ENTRIES SUPPLIED —
%%

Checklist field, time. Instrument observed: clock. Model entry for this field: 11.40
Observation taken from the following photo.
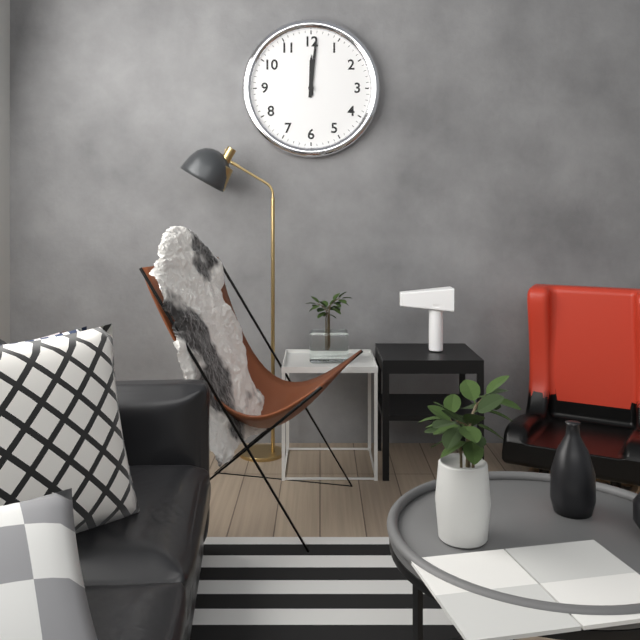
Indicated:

%%
%%

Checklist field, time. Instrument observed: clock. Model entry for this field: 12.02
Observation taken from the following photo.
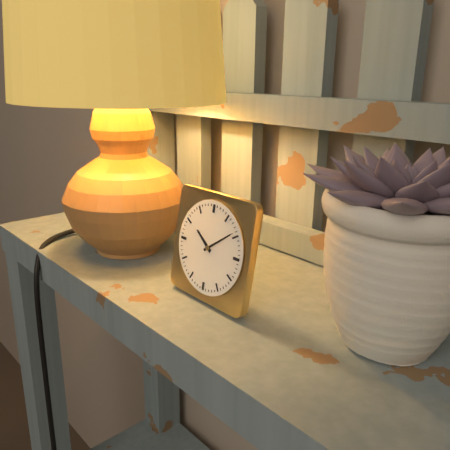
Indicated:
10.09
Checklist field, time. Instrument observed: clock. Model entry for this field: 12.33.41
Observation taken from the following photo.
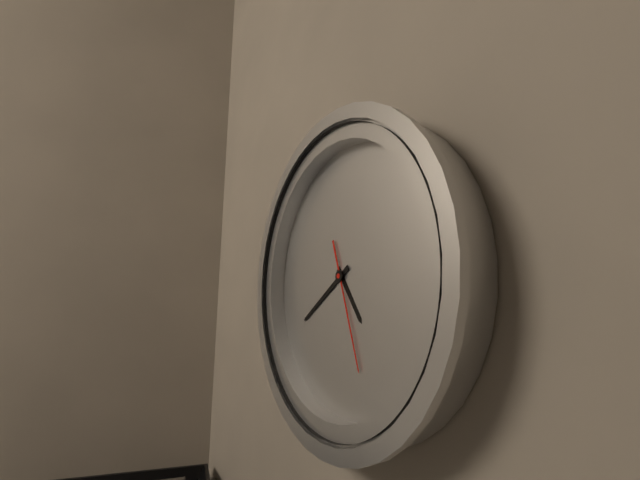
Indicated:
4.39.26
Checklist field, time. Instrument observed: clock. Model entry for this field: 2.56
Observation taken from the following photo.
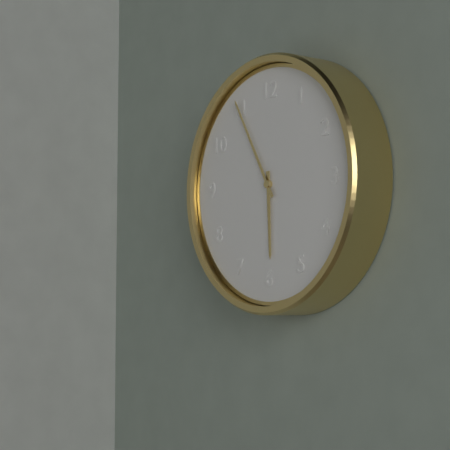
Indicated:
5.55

%%
%%

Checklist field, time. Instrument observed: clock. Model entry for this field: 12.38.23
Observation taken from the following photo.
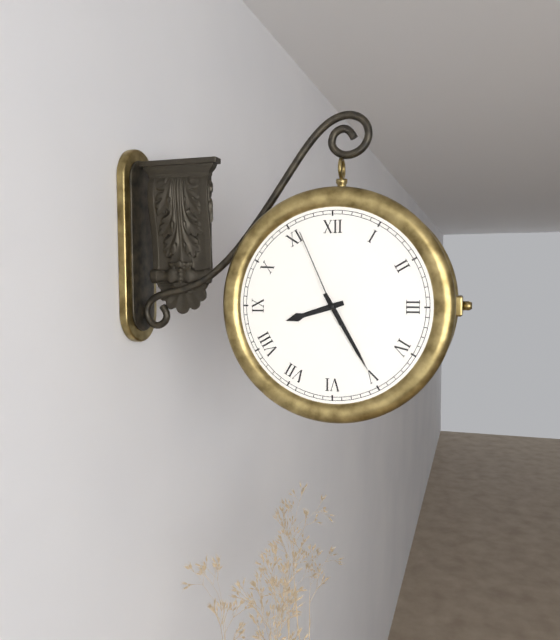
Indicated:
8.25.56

%%

TASK BRIEF — Please return every line of the records above that contains the word "Checklist", matching case exactly.

WORKED SOLUTION —
Checklist field, time. Instrument observed: clock. Model entry for this field: 11.40
Checklist field, time. Instrument observed: clock. Model entry for this field: 12.02
Checklist field, time. Instrument observed: clock. Model entry for this field: 12.33.41
Checklist field, time. Instrument observed: clock. Model entry for this field: 2.56
Checklist field, time. Instrument observed: clock. Model entry for this field: 12.38.23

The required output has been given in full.